Photo: Bruce Sterling
First things first: oh, you world travelers, for pleasure or for work, never, ever fly Baltic Airlines. First they will stiff you by making you pay sixty euros to carry regular-sized hand luggage. You will note their particular eagerness to pounce on innocent non-Baltic travellers, especially haplessYankees with credit cards.
During the flight you can expect to be charged for the air you breathe, since they don't even give free water.
Finally, god forbid if something goes wrong with your flight and ticket, for Baltic Airlines will gladly maneuver you into buying a heavily-priced new one. Fleeing home via Baltic Airlines beats prison and deportation, but not by much.
Decades of Soviet occupation leave some deep cultural habits. Despite the proud independence and nationalism of the three independent Baltic republics, it hasn't been that long since 1991. It's hard to find any mishap in Estonia that isn't some blamed on Russians. If the roads are bad (and they are bad enough to burst tires), it's the Russian roads. When the coffee is lousy (the imported Italian coffee is quite good), then it's the communist coffee. If the storks are too big and dangerous, it’s because they were bred to an ungainly size by the Russians.
I lived under Communism, but not the Soviet kind. The Estonians saw the real deal hard core of totalitarianism, the kind with mass deportations, mass shootings and mass hunger. That kind of regime doesn't leave mere "traces" in society, it leaves trenches. The Estonian nationality barely escaped being one of Europe's submerged or even extinct nations. Well before any Soviets showed up they were gleefully trampled by Swedes, Poles, Danes — back when they were harmless pagans, they were even massacred by Christian Crusaders.

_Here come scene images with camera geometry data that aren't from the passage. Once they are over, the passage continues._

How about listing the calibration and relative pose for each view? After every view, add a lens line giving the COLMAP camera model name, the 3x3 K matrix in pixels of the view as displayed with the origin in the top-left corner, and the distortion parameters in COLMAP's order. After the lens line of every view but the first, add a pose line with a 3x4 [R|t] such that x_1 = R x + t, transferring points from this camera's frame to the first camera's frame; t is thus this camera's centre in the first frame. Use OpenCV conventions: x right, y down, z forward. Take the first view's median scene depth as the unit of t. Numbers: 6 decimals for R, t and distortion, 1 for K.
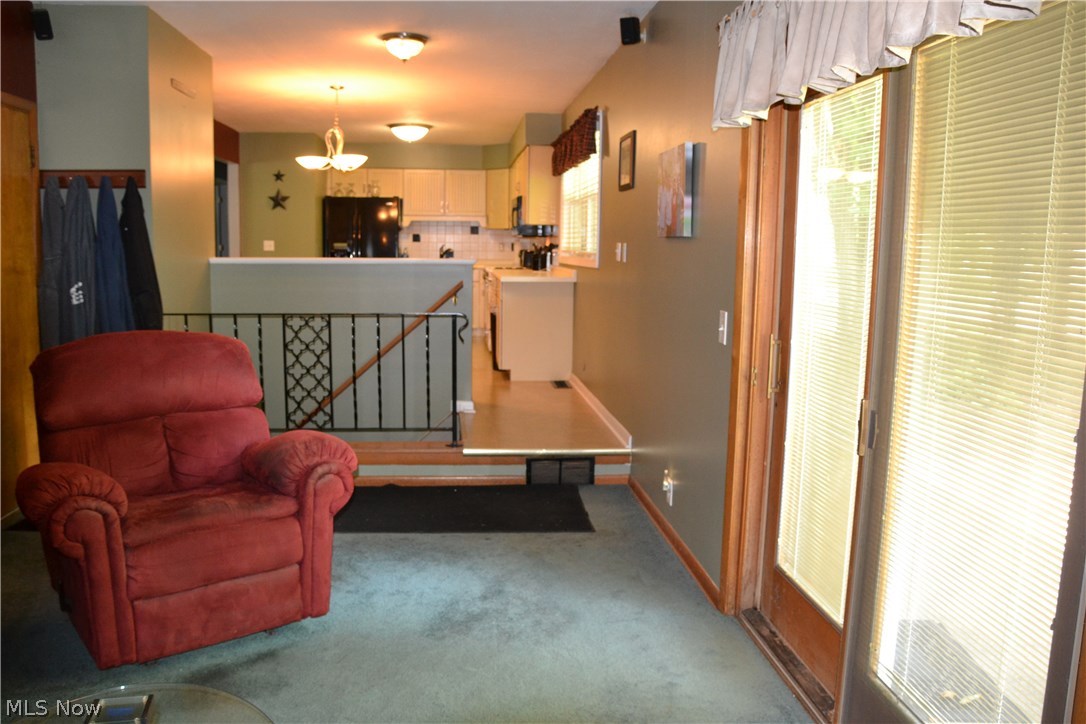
lens RADIAL K [[852.1, 0, 543.0], [0, 852.1, 362.0], [0, 0, 1]] dist [-0.149683, 0.098659]
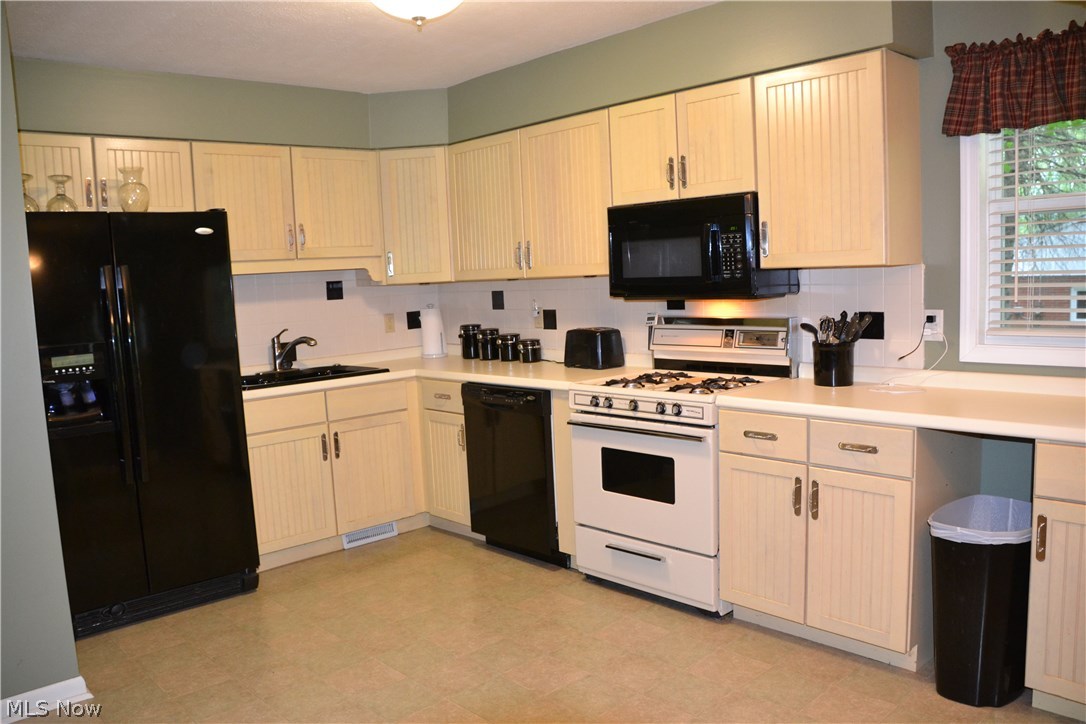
lens RADIAL K [[852.1, 0, 543.0], [0, 852.1, 362.0], [0, 0, 1]] dist [-0.149683, 0.098659]
pose [[0.800018, -0.113030, 0.589233, -0.272126], [0.138349, 0.990381, 0.002140, -0.110303], [-0.583808, 0.079808, 0.807960, 0.620681]]
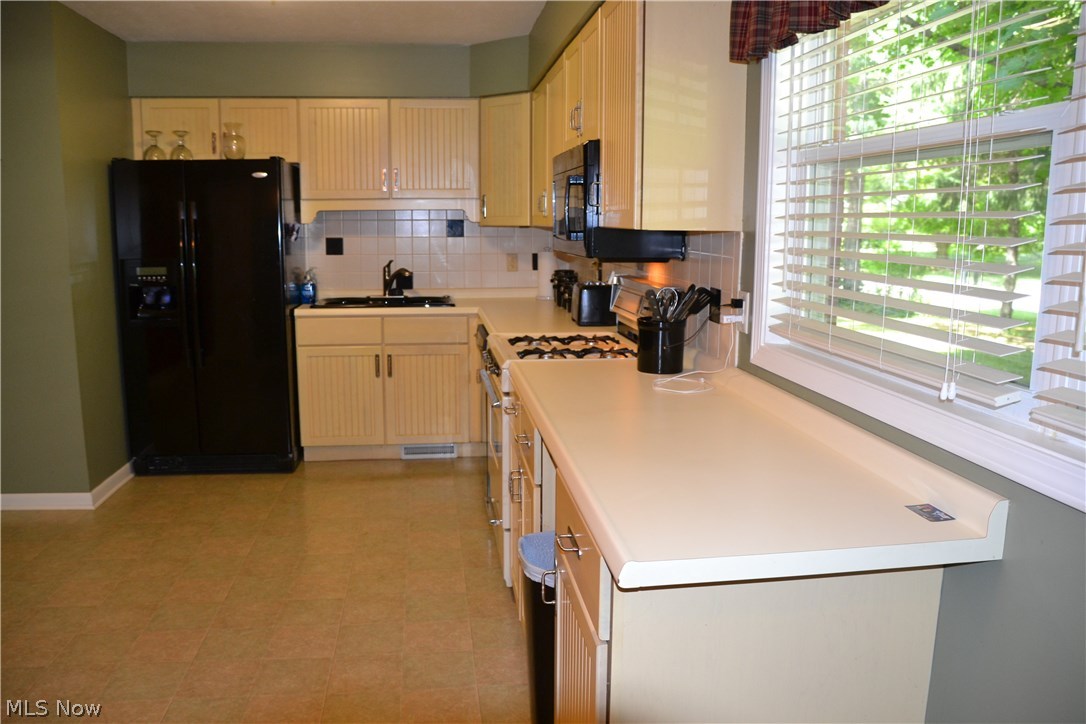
lens RADIAL K [[852.1, 0, 543.0], [0, 852.1, 362.0], [0, 0, 1]] dist [-0.149683, 0.098659]
pose [[0.999668, -0.015056, 0.020927, -0.044927], [0.014527, 0.999577, 0.025185, -0.096146], [-0.021297, -0.024872, 0.999464, 0.546977]]
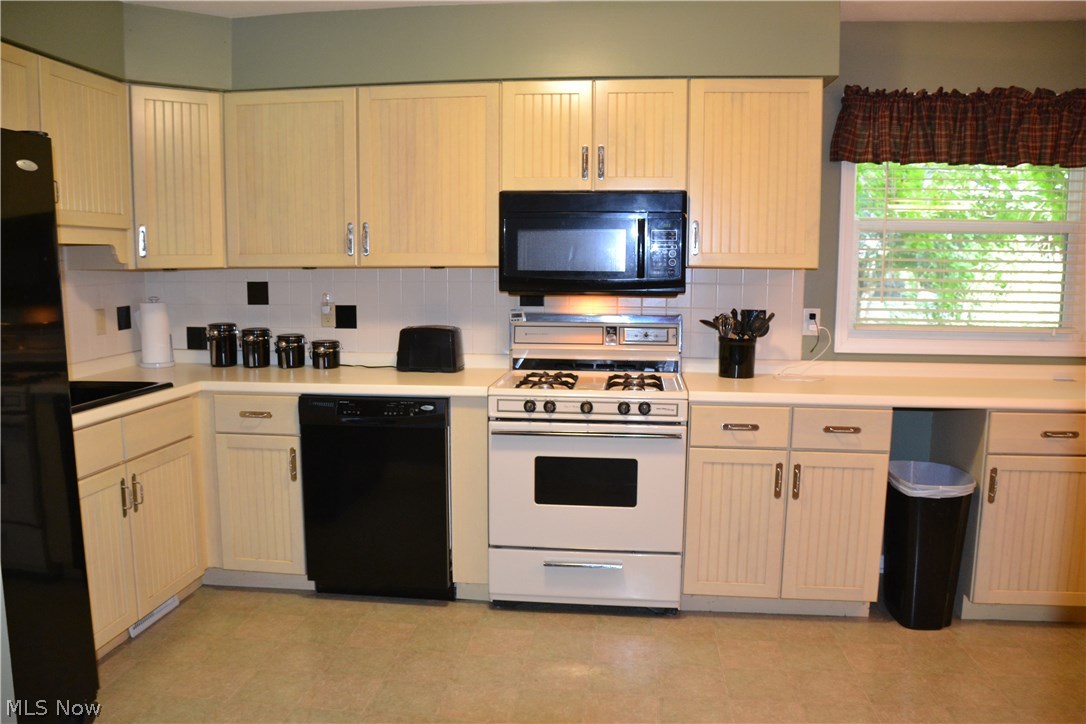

In the seventies in Rome, I once took part in a magazine called "La Citta di Riga," an Italian pun which refered to the capital of Latvia and also meant "the city of lines." This conceptualist magazine was an art project through which period artistic luminaries such as Francisco Clemente, Alighiero Boetti, Achille Bonito Oliva, Fabio Mauri, Umberto Silva, etc, wanted to change the world. Since this was the 1970s, concepts were considered more important the materialist objects or political policies. "The City of Riga" was a distant, romantic place for these Roman radicals of the Cold War days, a city carrying the flag of the globalist artsy utopia.
At the time, I was the only one in that group who came from a communist country. Most dissidents from the Soviet bloc had a keen understanding of the conceptual differences between alternative culture and the rigorous strictures of their daily lives. But I had my ticket back to Belgrade, the non-aligned way station that was half Moscow yet half Paris. I, too, could treat Riga as a mythical city of drawn lines, instead of a grim urban kolkoz where unruly ethnic populations were mixed, matched and eliminated at the whim of Stalin.
Photo: Bruce Sterling
Our Estonian literary festival in Tartu was full of stories, often stories where Siberia loomed as large as Siberia actually is. It seemed that most every family had lost relatives to Siberian exile: a parent, a grandparent.
A woman poet vividly explained how, during her childhood, her mother was deported. After years of absence a stranger returned: she had no teeth nor hair, but only wrinkles and bones. Our poet said: this is not my mom, my mom was a pretty woman! Until this day she writes patriotic poetry, due to that sense of horror and guilt towards her mother and her country.
At the same festival, a dissident Russian historian passionately described how Russians fail to deal with their impossible past, much preferring to hide the darkness under the carpet.
In Russia, history is an instrument of power, rather like Russian courts where there is no presumption of innocence, so only the guilty show up. When it comes to historical crimes like the Estonian deportations, however, nobody was there, nobody is guilty, nobody is responsible and nobody remembers.
However, this convenient denial and falsification is a poor counsel for peoples who still have to live together in the world, and who tend to repeat the mistakes of their parents.
This story is obviously well known in both the Baltics and the Balkans. It's distressing to hear that some story told in a small, Finno-Ugric language, yet on such a colossal scale. It's especially painful when told in the clear words of the victims, rather than the rambling evasions of the perpetrators.
The Prima Vista Tartu literary festival is keen on the appreciation of words. Words are cherished, and the event was held within the handsome library of the famous university of Tartu.
E-Stonia, the country where Skype was invented, has free internet everywhere. Obsessed as I am with wifi, I checked it obsessively, and I always found that connectivity flowed like water.
What a contrast to benighted nations like Italy and Britain, where free Internet is associated with terror and fraud for the benefit of rapacious and conniving phone companies.
In E-Stonia, the dark prospect of an Internet takeover by global copyright lords brought the population into the streets.
"Respect existence or expect resistance," say these shy and softspoken people, who know what human rights abuse looks like, no matter what mask it wears or what shape it takes.
Someday even the cruel dictatorship of Baltic airlines will be relegated to the ash-heap of history. Occupy Air Baltic, and give a free return ticket to all!